Poi il rientro a casa e l’inizio di una nuova vita: “È stata dura, ma ho avuto tante persone vicino a me, a partire dalla nonna e da mia mamma, che mi sono sempre state vicino e non mi hanno mai lasciato. E tutte quelle persone che si sono date da fare, un po’ per portarmi quello che serviva, un po’ aiutavano a casa… penso che non li ringrazierò mai abbastanza. Quando sono tornato a casaavevano organizzato una festa, erano venuti anche alcuni medici e infermieri. Con alcuni di loro sono ancora in contatto e quando li chiamo mi dicono che una telefonata o anche solo un messaggio sono un grande regalo.
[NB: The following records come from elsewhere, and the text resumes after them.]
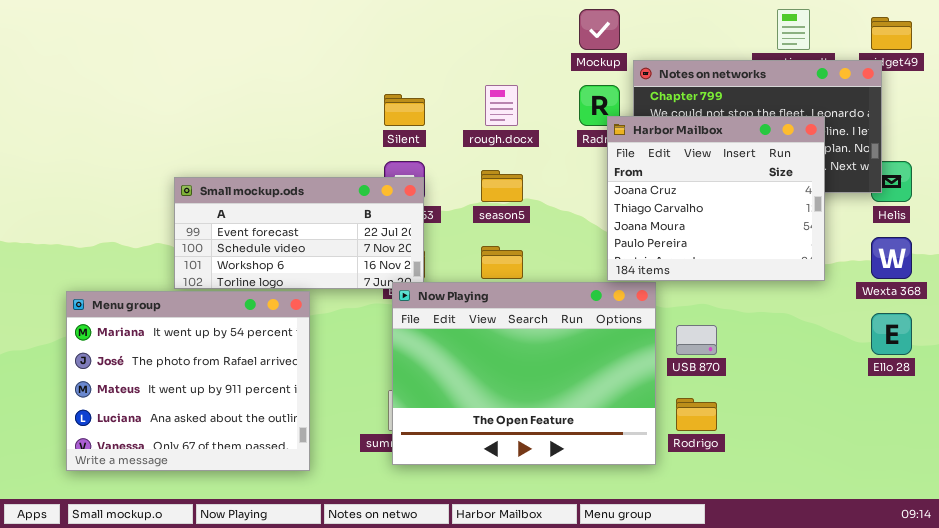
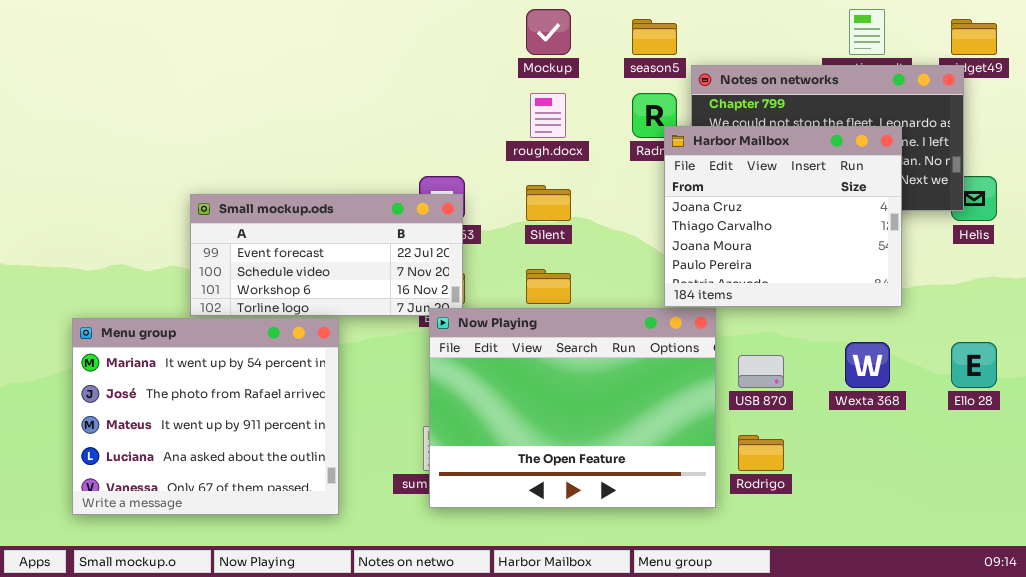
Mockup: [579,9,620,50] -> [526,9,571,55], moved
Silent: [384,94,425,126] -> [526,185,571,221], moved
season5: [481,170,523,202] -> [632,19,677,55], moved
Wexta 368: [871,237,912,279] -> [845,342,890,388], moved

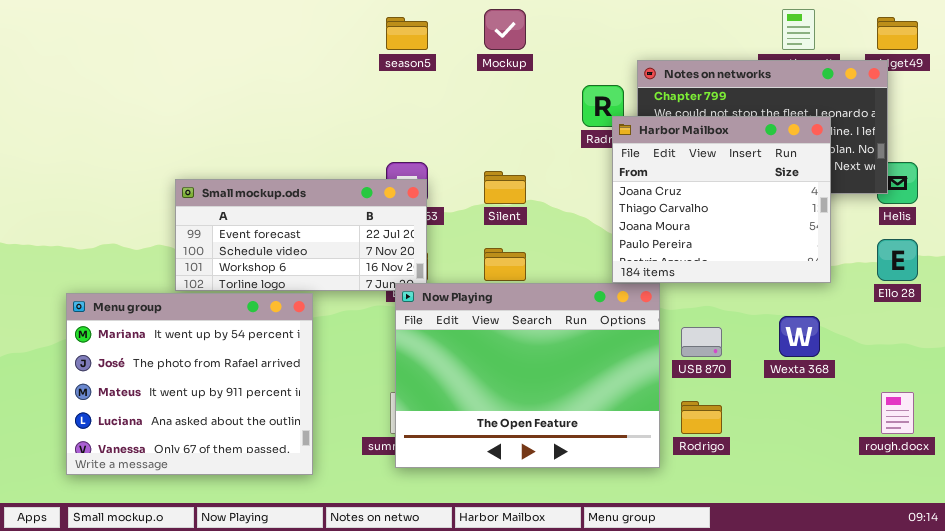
season5: [632,19,677,55] -> [386,17,428,50], moved
rough.docx: [530,93,566,138] -> [881,392,914,434], moved
Ello 28: [951,342,997,388] -> [877,239,918,281], moved

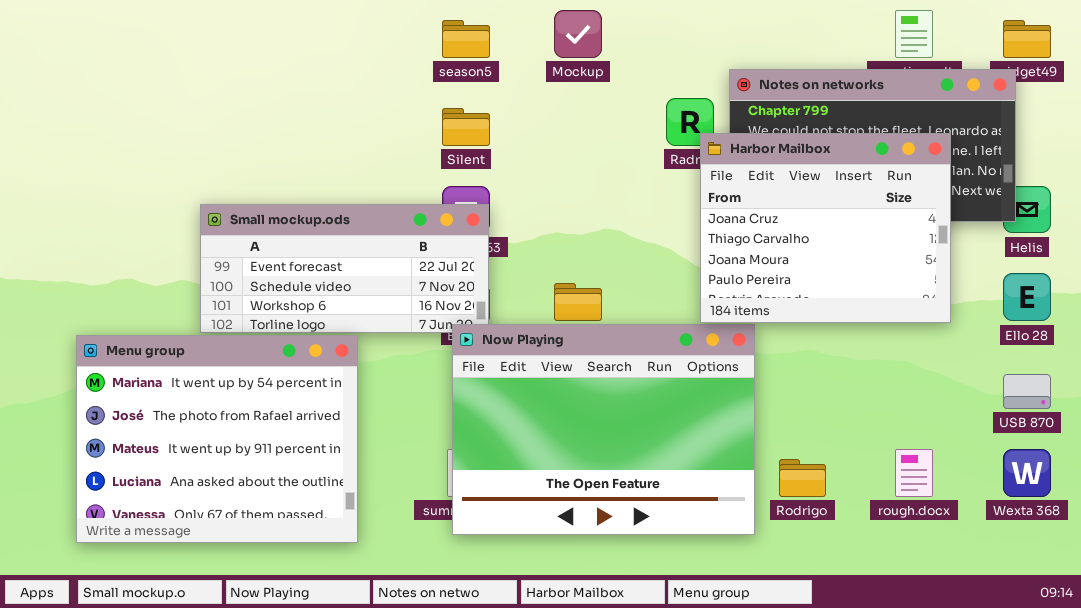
Silent: [484,171,526,204] -> [442,108,490,146], moved
Wexta 368: [779,316,820,357] -> [1003,449,1051,497], moved
USB 870: [681,327,722,357] -> [1003,374,1051,409], moved
rough.docx: [881,392,914,434] -> [895,449,933,497], moved

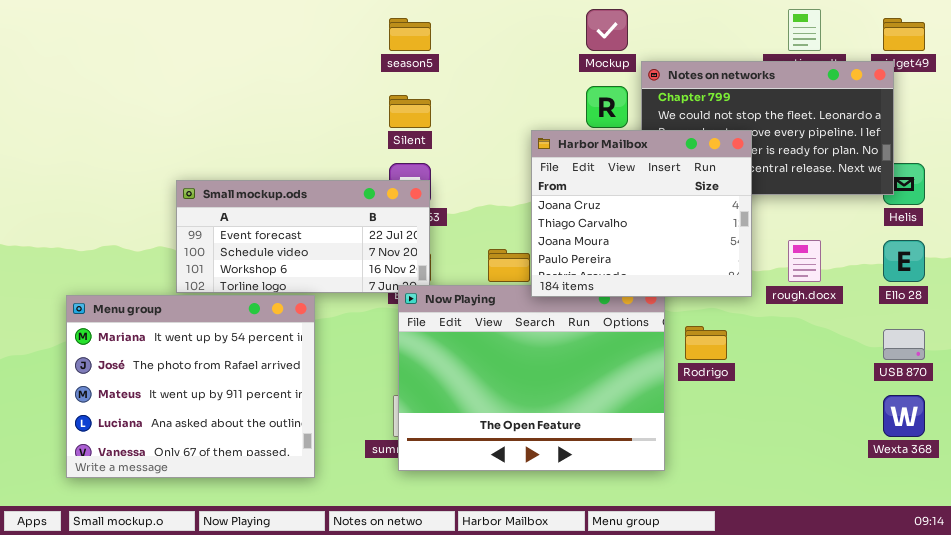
Mockup: [554,10,602,58] -> [586,9,628,51], moved
Harbor Mailbox: [700,133,951,323] -> [531,130,752,297], moved
rough.docx: [895,449,933,497] -> [788,240,821,282], moved
Rodrigo: [779,459,826,497] -> [685,326,727,360], moved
All’inizio ero molto debole, ma quando me la sentivo cercavo di aiutare i miei genitori e i miei nonni… un giorno ho chiesto ai medici se potevo andare in stalla e guidare il trattore, mi hanno detto di stare attento, di tenere sempre la mascherina e di non andare in posti affollati… avevo i valori sotto terra e le difese immunitarie a zero, per me era tutto un rischio, dovevo stare attento”.
Ma il sogno che aveva dato forza a Giancarlo si è finalmente trasformato in realtà… “Sono stati anni difficili, dovevo stare attento e fare controlli su controlli, poi nel 2006 ho costruito la mia stalla e pian piano è cresciuta. Sono sempre qui, questo è il mio mondo e lo è sempre stato”.
Poi è arrivata Rosanna, di Novezio, a far battere il suo cuore: “Ci siamo sposati sabato 22 gennaio e abbiamo pensato che non avevamo bisogno di regali. Lei aveva già capito la mia idea e l’ha condivisa senza pensarci un attimo e così abbiamo di fare una donazione all’ospedale che mi ha salvato la vita. Non poteva che essere così, se non fossi arrivato a Monza quel giorno, non potrei raccontare la mia storia, non sarei qui a parlarne. È stata un’esperienza dura, ma che mi ha insegnato tante cose. Molte volte nella vita andiamo a cercare le grandi cose, invece la malattia mi ha fatto capire quanto sia importante apprezzare le cose semplici, quelle che hai. Ecco, quello che ho è qui e non posso che essere felice”.